How many lines in the rows below contain the word "categories"? Reply with the number alone.

================

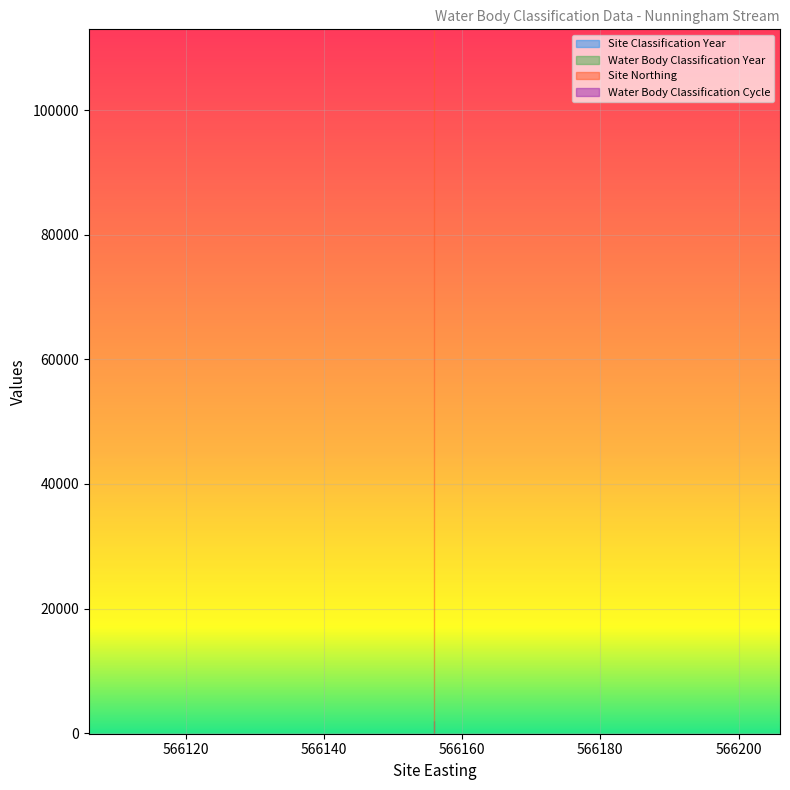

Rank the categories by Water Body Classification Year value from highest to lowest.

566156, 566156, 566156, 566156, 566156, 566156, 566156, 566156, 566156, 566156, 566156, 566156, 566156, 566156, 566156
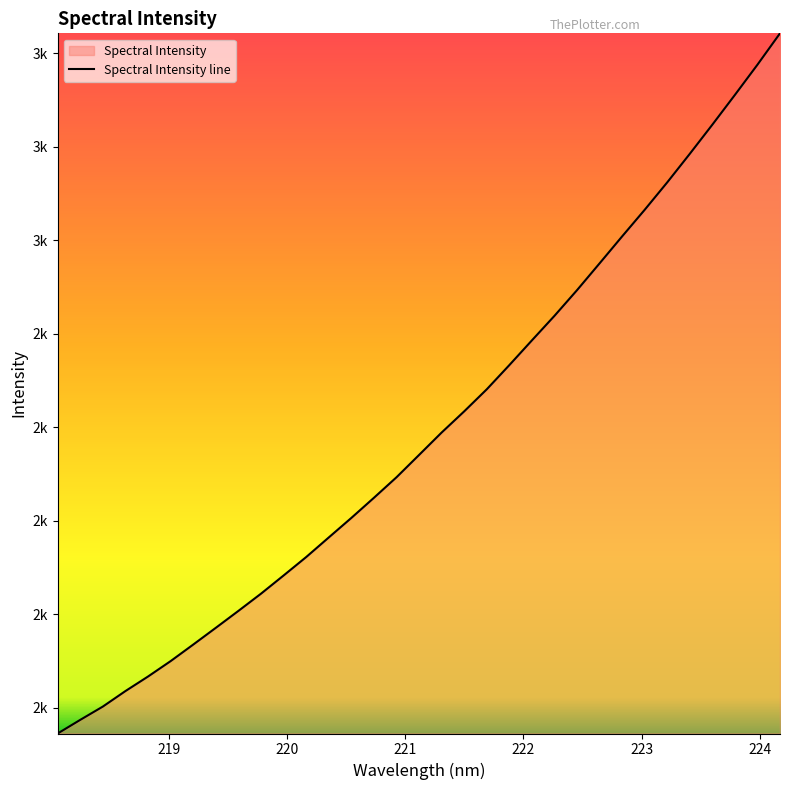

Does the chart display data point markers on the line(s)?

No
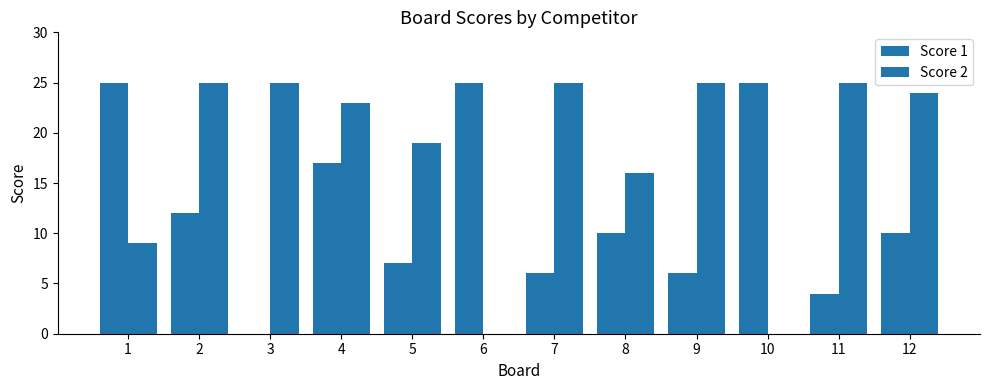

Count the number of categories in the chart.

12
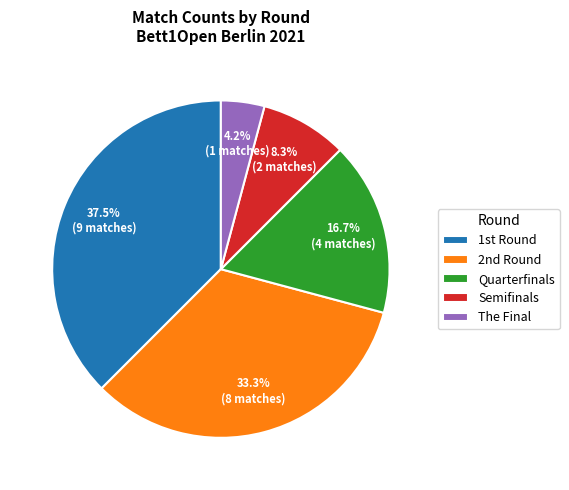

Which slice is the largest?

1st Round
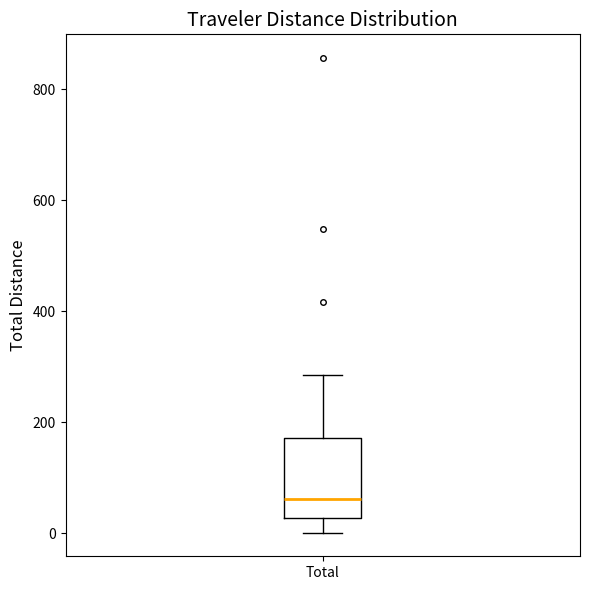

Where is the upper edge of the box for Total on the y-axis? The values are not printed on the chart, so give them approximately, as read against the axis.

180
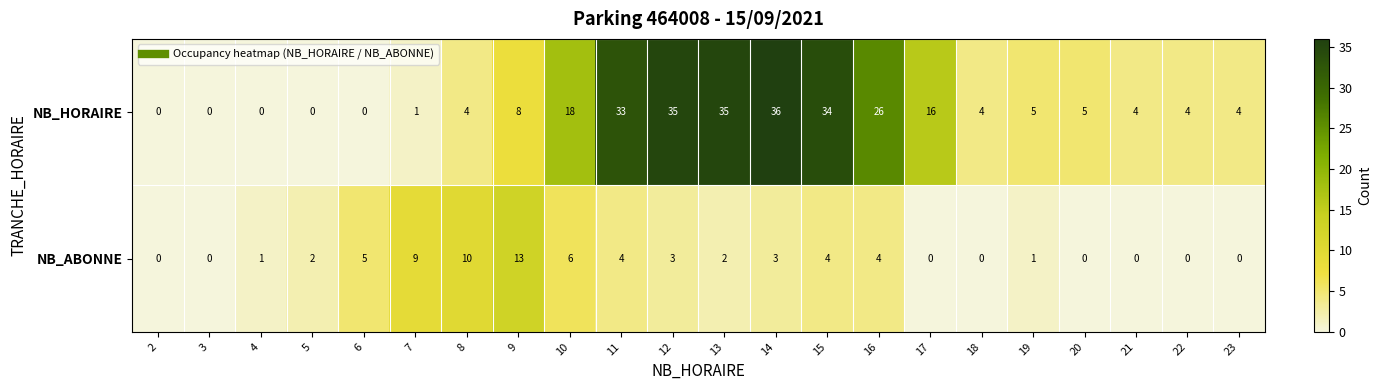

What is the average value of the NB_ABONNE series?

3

================

Answer space: 2